Namun, Nunung mengalami pergolakan batin saat menghadiri pesta tersebut. Ia merasa terlalu tua untuk pesta seperti itu. Ia merasa diri sebagai seorang tante di antara anak belasan tahun. Padahal bila mau jujur dengan gaun terusan yang selalu menjadi pilihan, ia tak setua yang disadari. Ia pun meminta Herman (Bambang Irawan) mengantarnya pulang.

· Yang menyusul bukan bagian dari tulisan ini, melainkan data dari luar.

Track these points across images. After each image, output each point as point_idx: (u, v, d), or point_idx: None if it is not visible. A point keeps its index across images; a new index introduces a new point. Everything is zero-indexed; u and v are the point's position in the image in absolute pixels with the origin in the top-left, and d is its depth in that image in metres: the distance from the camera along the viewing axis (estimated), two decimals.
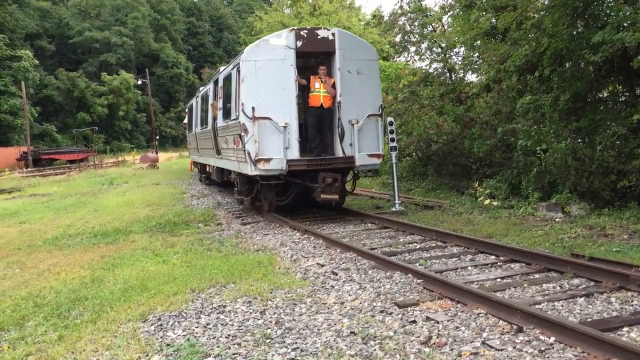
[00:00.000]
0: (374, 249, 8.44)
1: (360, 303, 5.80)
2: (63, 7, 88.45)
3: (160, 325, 5.41)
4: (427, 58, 20.45)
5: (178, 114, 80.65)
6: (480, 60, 16.79)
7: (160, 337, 5.12)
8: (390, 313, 5.43)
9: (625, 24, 9.15)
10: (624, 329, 4.70)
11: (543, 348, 4.38)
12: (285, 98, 10.73)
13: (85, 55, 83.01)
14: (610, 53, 9.53)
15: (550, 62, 11.34)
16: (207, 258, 8.29)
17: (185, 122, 26.01)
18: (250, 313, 5.65)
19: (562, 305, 5.41)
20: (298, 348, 4.68)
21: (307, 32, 11.05)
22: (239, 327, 5.27)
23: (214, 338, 5.02)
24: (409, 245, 8.77)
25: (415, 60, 21.47)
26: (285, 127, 10.66)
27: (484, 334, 4.74)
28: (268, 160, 10.58)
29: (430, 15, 19.66)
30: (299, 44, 10.87)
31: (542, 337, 4.57)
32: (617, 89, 11.89)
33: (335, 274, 7.02)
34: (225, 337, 5.03)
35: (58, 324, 5.65)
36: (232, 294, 6.28)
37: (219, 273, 7.23)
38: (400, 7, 19.95)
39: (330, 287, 6.50)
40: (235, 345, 4.82)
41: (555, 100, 11.39)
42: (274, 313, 5.61)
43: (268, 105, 10.63)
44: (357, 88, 11.20)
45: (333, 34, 11.10)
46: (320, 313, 5.55)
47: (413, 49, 20.76)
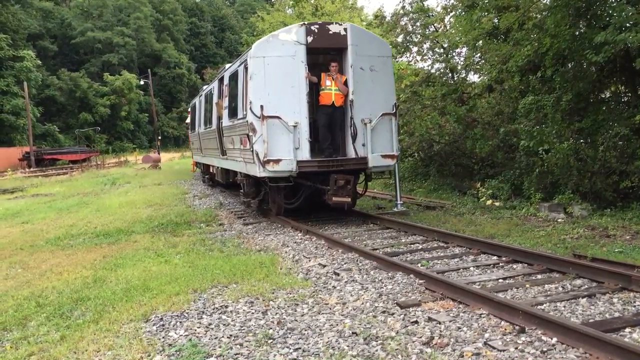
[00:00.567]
0: (376, 250, 8.44)
1: (362, 303, 5.80)
2: (65, 7, 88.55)
3: (163, 326, 5.42)
4: (429, 58, 20.45)
5: (180, 114, 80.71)
6: (483, 61, 16.79)
7: (162, 337, 5.13)
8: (392, 313, 5.43)
9: (628, 25, 9.14)
10: (626, 330, 4.70)
11: (545, 349, 4.37)
12: (295, 96, 10.32)
13: (88, 56, 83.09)
14: (613, 53, 9.52)
15: (553, 62, 11.32)
16: (209, 258, 8.29)
17: (188, 121, 25.80)
18: (252, 313, 5.65)
19: (564, 306, 5.41)
20: (300, 348, 4.68)
21: (318, 27, 10.59)
22: (241, 327, 5.28)
23: (216, 338, 5.02)
24: (411, 246, 8.77)
25: (418, 61, 21.44)
26: (295, 126, 10.24)
27: (486, 335, 4.74)
28: (277, 162, 10.16)
29: (433, 16, 19.64)
30: (310, 40, 10.45)
31: (544, 337, 4.57)
32: (619, 90, 11.87)
33: (337, 275, 7.02)
34: (227, 337, 5.03)
35: (60, 324, 5.66)
36: (234, 294, 6.29)
37: (221, 273, 7.24)
38: (403, 7, 19.93)
39: (332, 287, 6.50)
40: (237, 346, 4.82)
41: (558, 101, 11.38)
42: (276, 313, 5.62)
43: (277, 104, 10.23)
44: (370, 86, 10.76)
45: (345, 29, 10.64)
46: (322, 313, 5.55)
47: (415, 49, 20.72)
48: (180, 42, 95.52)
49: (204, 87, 19.52)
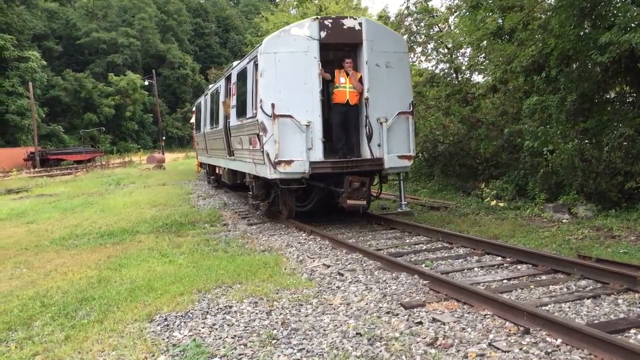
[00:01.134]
0: (380, 250, 8.43)
1: (366, 304, 5.80)
2: (70, 8, 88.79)
3: (167, 326, 5.43)
4: (433, 59, 20.46)
5: (184, 115, 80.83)
6: (487, 61, 16.75)
7: (167, 337, 5.14)
8: (397, 314, 5.43)
9: (633, 25, 9.11)
10: (632, 331, 4.69)
11: (550, 350, 4.36)
12: (308, 94, 9.90)
13: (93, 56, 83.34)
14: (618, 54, 9.49)
15: (557, 62, 11.29)
16: (213, 258, 8.30)
17: (192, 121, 25.68)
18: (256, 314, 5.66)
19: (569, 307, 5.40)
20: (304, 349, 4.68)
21: (331, 21, 10.11)
22: (245, 327, 5.28)
23: (220, 338, 5.03)
24: (415, 246, 8.76)
25: (422, 61, 21.45)
26: (308, 125, 9.82)
27: (491, 336, 4.73)
28: (289, 163, 9.74)
29: (437, 16, 19.64)
30: (323, 35, 9.99)
31: (549, 338, 4.56)
32: (624, 90, 11.83)
33: (341, 275, 7.02)
34: (232, 337, 5.04)
35: (65, 324, 5.68)
36: (238, 295, 6.29)
37: (225, 273, 7.25)
38: (407, 7, 19.93)
39: (336, 287, 6.50)
40: (242, 346, 4.83)
41: (562, 101, 11.35)
42: (280, 314, 5.62)
43: (289, 102, 9.80)
44: (386, 83, 10.31)
45: (360, 24, 10.18)
46: (326, 314, 5.55)
47: (419, 50, 20.73)
48: (185, 42, 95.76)
49: (210, 86, 19.10)
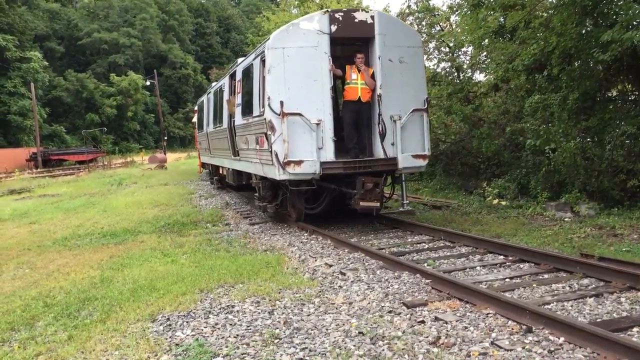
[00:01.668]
0: (382, 249, 8.44)
1: (369, 303, 5.80)
2: (72, 8, 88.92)
3: (169, 325, 5.44)
4: (435, 57, 20.40)
5: (186, 115, 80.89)
6: (489, 60, 16.73)
7: (169, 337, 5.15)
8: (399, 313, 5.43)
9: (635, 23, 9.09)
10: (634, 329, 4.68)
11: (552, 348, 4.36)
12: (318, 91, 9.47)
13: (94, 57, 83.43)
14: (620, 52, 9.47)
15: (559, 61, 11.27)
16: (215, 258, 8.31)
17: (194, 121, 25.52)
18: (259, 313, 5.66)
19: (571, 306, 5.39)
20: (306, 348, 4.68)
21: (342, 14, 9.65)
22: (248, 327, 5.29)
23: (223, 338, 5.04)
24: (417, 245, 8.75)
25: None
26: (319, 124, 9.38)
27: (493, 334, 4.73)
28: (299, 163, 9.30)
29: (438, 15, 19.60)
30: (334, 29, 9.54)
31: (551, 337, 4.56)
32: (626, 88, 11.81)
33: (344, 274, 7.02)
34: (234, 337, 5.04)
35: (68, 324, 5.69)
36: (240, 294, 6.30)
37: (228, 273, 7.25)
38: (408, 6, 19.91)
39: (339, 287, 6.50)
40: (244, 345, 4.83)
41: (564, 100, 11.33)
42: (282, 313, 5.62)
43: (298, 100, 9.39)
44: (399, 79, 9.87)
45: (372, 17, 9.71)
46: (329, 313, 5.56)
47: None
48: (186, 42, 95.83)
49: (213, 84, 18.73)
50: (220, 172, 18.17)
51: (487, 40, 15.09)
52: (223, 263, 7.85)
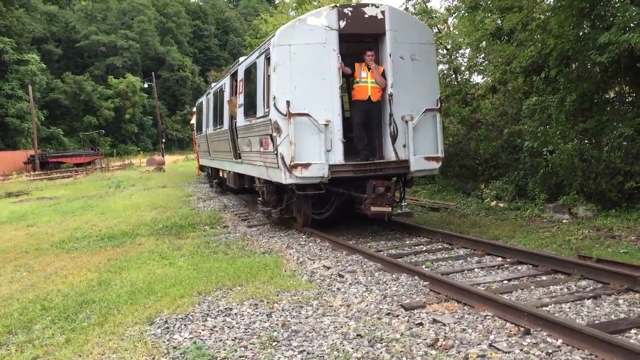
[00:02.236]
0: (380, 251, 8.44)
1: (367, 305, 5.79)
2: (70, 11, 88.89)
3: (167, 328, 5.43)
4: None
5: (184, 117, 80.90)
6: (486, 62, 16.75)
7: (167, 340, 5.14)
8: (397, 315, 5.42)
9: (632, 25, 9.11)
10: (632, 331, 4.69)
11: (551, 350, 4.36)
12: (327, 90, 9.06)
13: (92, 59, 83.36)
14: (617, 54, 9.48)
15: (557, 63, 11.29)
16: (213, 261, 8.30)
17: (193, 122, 25.25)
18: (257, 316, 5.66)
19: (569, 307, 5.40)
20: (304, 351, 4.68)
21: (351, 9, 9.24)
22: (246, 329, 5.28)
23: (221, 341, 5.03)
24: (415, 247, 8.76)
25: None
26: (327, 125, 8.94)
27: (491, 336, 4.73)
28: (306, 166, 8.90)
29: (436, 17, 19.63)
30: (342, 24, 9.10)
31: (549, 339, 4.56)
32: (623, 90, 11.82)
33: (342, 277, 7.02)
34: (232, 339, 5.04)
35: (65, 327, 5.68)
36: (238, 297, 6.29)
37: (226, 276, 7.24)
38: (406, 8, 19.93)
39: (337, 289, 6.50)
40: (242, 348, 4.83)
41: (562, 101, 11.35)
42: (281, 315, 5.62)
43: (306, 99, 8.97)
44: (411, 77, 9.45)
45: (383, 12, 9.27)
46: (327, 315, 5.55)
47: None
48: (184, 44, 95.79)
49: (213, 84, 18.37)
50: (221, 175, 17.70)
51: (484, 42, 15.12)
52: (221, 265, 7.84)
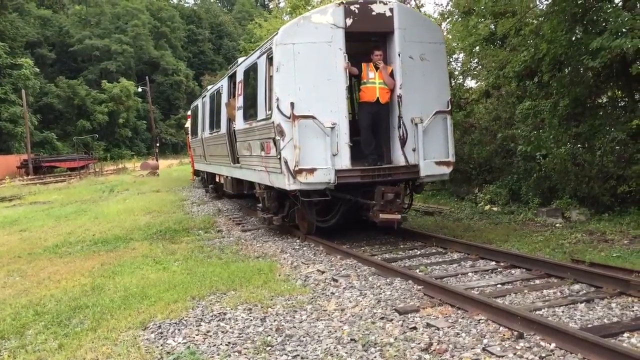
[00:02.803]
0: (375, 256, 8.44)
1: (361, 310, 5.79)
2: (63, 15, 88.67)
3: (161, 333, 5.41)
4: None
5: (178, 121, 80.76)
6: (480, 66, 16.82)
7: (161, 345, 5.12)
8: (391, 319, 5.43)
9: (624, 30, 9.17)
10: (625, 335, 4.70)
11: (544, 354, 4.37)
12: (333, 91, 8.66)
13: (86, 63, 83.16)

Tentu kita berharap saat itu ada secercah harapan, setidaknya mengawali babak baru dalam kisah hidup Nunung. Bukan Usmar namanya bila alur cerita sedemikian sederhana dan mudah ditebak. Alih-alih menyukai Nunung, Herman yang digambarkan sebagai sosok mahasiswa sederhana telah lebih dulu menaruh hati pada Nana. Walau Nana sendiri menolak mentah-mentah.
Konflik justru baru terjadi saat peristiwa berikutnya. Saat tengah menyebrang jalan, Nunung diserempet scooter yang dikemudikan Toto (diperankan oleh Rendra Karno). Nunung menunjukkan segala kedewasaannya dan disposisi dewasa, dengan tak mudah mengobral maaf, apalagi “disogok” oleh tawaran mengantarnya pulang.

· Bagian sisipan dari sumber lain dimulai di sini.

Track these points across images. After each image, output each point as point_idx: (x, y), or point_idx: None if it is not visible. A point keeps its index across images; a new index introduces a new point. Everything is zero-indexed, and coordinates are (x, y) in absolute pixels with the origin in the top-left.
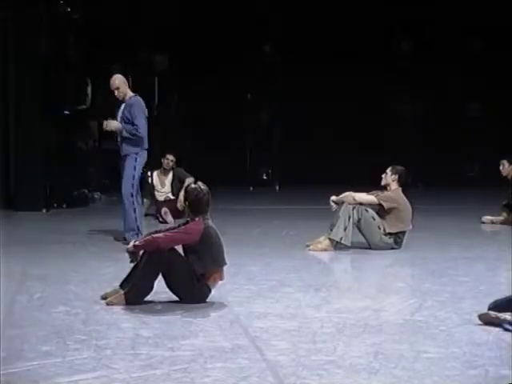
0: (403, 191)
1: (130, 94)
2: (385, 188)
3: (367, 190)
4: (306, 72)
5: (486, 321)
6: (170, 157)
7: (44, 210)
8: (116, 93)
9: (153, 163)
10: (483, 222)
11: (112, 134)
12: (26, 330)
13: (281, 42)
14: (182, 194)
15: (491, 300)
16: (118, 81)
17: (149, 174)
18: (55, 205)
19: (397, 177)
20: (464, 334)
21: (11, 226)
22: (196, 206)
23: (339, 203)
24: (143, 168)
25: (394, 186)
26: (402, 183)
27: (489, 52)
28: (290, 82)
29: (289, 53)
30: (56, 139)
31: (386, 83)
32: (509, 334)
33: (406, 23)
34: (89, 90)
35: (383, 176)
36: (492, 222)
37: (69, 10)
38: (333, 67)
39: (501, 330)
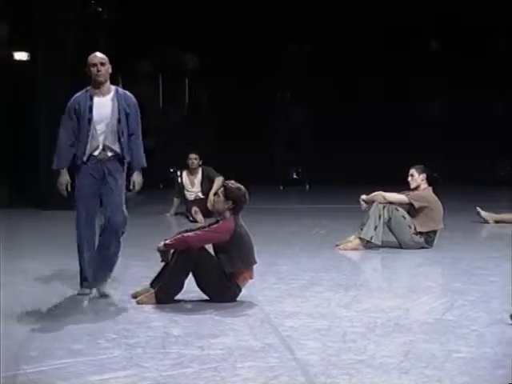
0: (433, 190)
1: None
2: (415, 190)
3: (397, 190)
4: (335, 71)
5: None
6: (193, 156)
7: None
8: (101, 70)
9: (181, 163)
10: (483, 218)
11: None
12: (58, 328)
13: (309, 40)
14: (211, 193)
15: None
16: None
17: (178, 173)
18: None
19: (425, 176)
20: (495, 334)
21: (41, 225)
22: (240, 204)
23: (369, 202)
24: (172, 167)
25: (424, 185)
26: (431, 182)
27: None
28: (319, 80)
29: (318, 51)
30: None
31: (414, 82)
32: None
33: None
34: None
35: (410, 179)
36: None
37: (100, 9)
38: (361, 66)
39: None
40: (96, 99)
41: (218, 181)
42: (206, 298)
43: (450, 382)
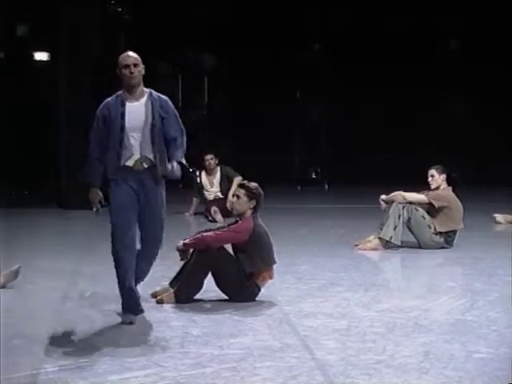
0: (453, 190)
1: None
2: (435, 190)
3: (417, 190)
4: (354, 72)
5: None
6: (209, 156)
7: (95, 209)
8: (134, 72)
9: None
10: (498, 222)
11: None
12: (77, 327)
13: (330, 40)
14: (230, 193)
15: None
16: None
17: (197, 173)
18: (106, 203)
19: (445, 176)
20: None
21: (63, 224)
22: (260, 203)
23: (389, 202)
24: (191, 167)
25: (444, 185)
26: (450, 182)
27: None
28: (338, 81)
29: (337, 52)
30: None
31: (437, 82)
32: None
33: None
34: None
35: (430, 180)
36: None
37: (119, 9)
38: (381, 67)
39: None
40: (128, 104)
41: (237, 181)
42: (225, 297)
43: (470, 383)
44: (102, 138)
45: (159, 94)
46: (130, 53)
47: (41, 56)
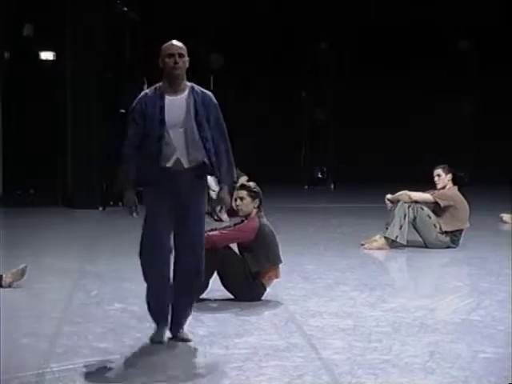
0: (459, 189)
1: None
2: (442, 189)
3: (422, 189)
4: (360, 70)
5: None
6: None
7: (100, 208)
8: (179, 63)
9: None
10: (505, 222)
11: None
12: (83, 326)
13: (336, 39)
14: (236, 192)
15: None
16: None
17: None
18: (111, 203)
19: (451, 176)
20: None
21: (69, 223)
22: (262, 200)
23: (395, 202)
24: None
25: (450, 185)
26: (456, 181)
27: None
28: (344, 80)
29: (344, 51)
30: (112, 138)
31: (442, 83)
32: None
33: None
34: (145, 88)
35: (436, 179)
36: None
37: (125, 9)
38: (387, 66)
39: None
40: (168, 98)
41: (242, 181)
42: (230, 297)
43: (477, 383)
44: (137, 135)
45: (202, 89)
46: (175, 41)
47: (47, 55)
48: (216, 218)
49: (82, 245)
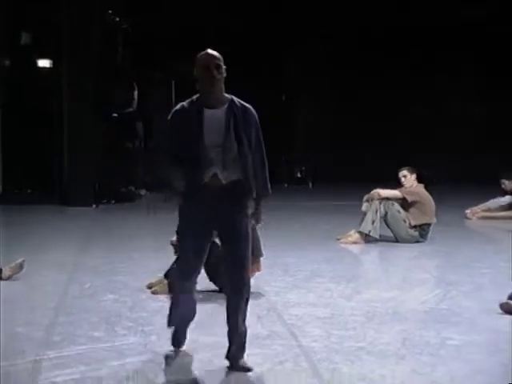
0: (425, 187)
1: None
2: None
3: (393, 188)
4: (338, 71)
5: (507, 309)
6: None
7: (94, 206)
8: (215, 76)
9: None
10: (469, 218)
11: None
12: (78, 316)
13: (315, 40)
14: None
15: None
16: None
17: None
18: (104, 201)
19: (415, 176)
20: (486, 322)
21: (64, 220)
22: None
23: (370, 201)
24: None
25: (416, 183)
26: (422, 179)
27: None
28: (323, 81)
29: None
30: (105, 140)
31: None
32: None
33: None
34: (135, 93)
35: (403, 180)
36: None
37: (117, 19)
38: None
39: None
40: (207, 112)
41: None
42: (215, 288)
43: (444, 368)
44: (174, 148)
45: (242, 102)
46: (211, 51)
47: (44, 63)
48: None
49: (76, 240)
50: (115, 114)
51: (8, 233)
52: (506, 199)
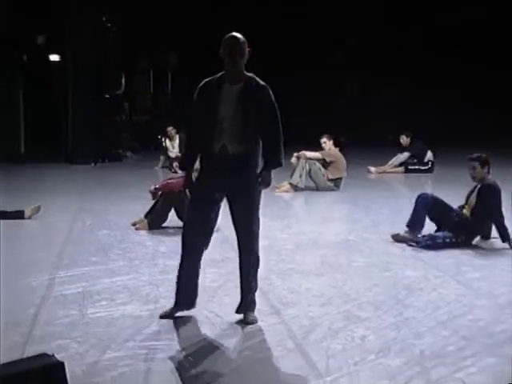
0: (340, 150)
1: None
2: (328, 150)
3: (316, 150)
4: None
5: (397, 239)
6: (170, 128)
7: (92, 164)
8: (236, 56)
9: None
10: (371, 172)
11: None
12: (81, 246)
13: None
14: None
15: (402, 226)
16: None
17: (163, 139)
18: (100, 160)
19: (332, 141)
20: (382, 249)
21: (69, 175)
22: None
23: (298, 158)
24: (159, 135)
25: (333, 147)
26: (337, 144)
27: None
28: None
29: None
30: (100, 114)
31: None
32: (411, 247)
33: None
34: (123, 80)
35: (324, 145)
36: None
37: (109, 25)
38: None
39: (406, 245)
40: (225, 87)
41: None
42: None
43: (351, 282)
44: (197, 120)
45: (259, 81)
46: (235, 34)
47: (54, 57)
48: (173, 171)
49: (79, 190)
50: (107, 96)
51: (27, 183)
52: (406, 155)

Masalah tak sampai di situ. Diam-diam Toto membuntuti Nunung yang memilih naik becak. Saban hari Toto rajin menjenguk dan membawa bunga. Setiap kali dijenguk dan dibawakan kembang, Nunung tetap berkeras hati. Bergeming. Apakah kekrasan hati Nunung membuat Toto semakin jatuh hati pada Nunung?
Tak mudah menebaknya, karena kemudian yang terjadi justru cinta segi tiga. Dalam situasi seperti itu, Nanang masuk untuk mendekati Toto. Kisah cinta segita menjadi berlapis-lapis. Dengan kepiawaiannya, Usmar mengantar penonton dari suasana riang dan senang, dansa dan pesta, menuju konflik yang rumit. Hingga suatu hari Nana mengutarakan niatnya menikah dengan Toto.

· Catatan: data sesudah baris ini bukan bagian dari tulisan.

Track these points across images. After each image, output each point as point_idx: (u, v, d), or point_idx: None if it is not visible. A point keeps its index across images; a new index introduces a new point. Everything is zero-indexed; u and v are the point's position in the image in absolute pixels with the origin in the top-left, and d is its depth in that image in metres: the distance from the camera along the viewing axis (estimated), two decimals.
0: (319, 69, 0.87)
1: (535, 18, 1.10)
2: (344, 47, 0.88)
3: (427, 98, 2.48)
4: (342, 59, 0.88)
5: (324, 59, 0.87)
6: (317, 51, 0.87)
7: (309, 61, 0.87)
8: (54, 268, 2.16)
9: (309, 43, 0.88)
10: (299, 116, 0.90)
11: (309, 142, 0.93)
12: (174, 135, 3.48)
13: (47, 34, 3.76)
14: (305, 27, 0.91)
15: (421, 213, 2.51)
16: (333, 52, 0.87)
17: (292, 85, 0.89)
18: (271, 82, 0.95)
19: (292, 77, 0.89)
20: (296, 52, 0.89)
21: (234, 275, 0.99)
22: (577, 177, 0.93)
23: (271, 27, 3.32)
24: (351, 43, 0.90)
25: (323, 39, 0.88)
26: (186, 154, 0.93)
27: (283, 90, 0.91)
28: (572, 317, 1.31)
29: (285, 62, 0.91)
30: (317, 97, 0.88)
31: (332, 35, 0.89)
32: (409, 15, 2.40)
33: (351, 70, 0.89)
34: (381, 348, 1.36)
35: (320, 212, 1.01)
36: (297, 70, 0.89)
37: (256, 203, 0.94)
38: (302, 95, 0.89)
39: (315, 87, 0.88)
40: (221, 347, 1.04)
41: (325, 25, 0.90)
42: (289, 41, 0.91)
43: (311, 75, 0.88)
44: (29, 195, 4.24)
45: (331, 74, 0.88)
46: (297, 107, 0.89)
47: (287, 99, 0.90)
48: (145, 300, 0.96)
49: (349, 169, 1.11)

Kisah ini jelas menggambarkan kualitas seorang Usmar. Dengan bumbu-bumbu Hollywood yang tercermin dalam gaya hidup Nana, juga munculnya sejumlah ornamen Barat, Usmar tetap tak kehilangan sikap kritis dan keberpihakannya pada masyarakat. Perhatian berlebihan dari sosok yang dianggap lebih tua, rasa takut pada stigma buruk “perawan tua” yang membungkus upaya perjodohan adalah sebagian dari praktik hidup masyarakat pada zaman itu.
Sayangnya, mengedepankan otoritas kultural dan ketakutan-ketakutan tak berdasarkan pada urusan asmara hingga urusan rumah tangga masih menjadi tema sosial budaya masyarakat Indonesia hingga saat ini. Pengaruh barat, yang sudah ada sejak zaman Usmar dan diangkatnya secara jelas, tak juga mampu mengubah pola hidup masyarakat kita secara signifikan, baik secara positif (dalam arti menyerap nilai-nilai baik seperti sikap kritis dan rasional), juga secara negatif yakni digiring masuk secara utuh dan bulat dalam gaya hidup bebas dan luwes-untuk mengatakan melewati sekat-sekat ketimuran-baik itu dalam bergaul maupun berpakaian.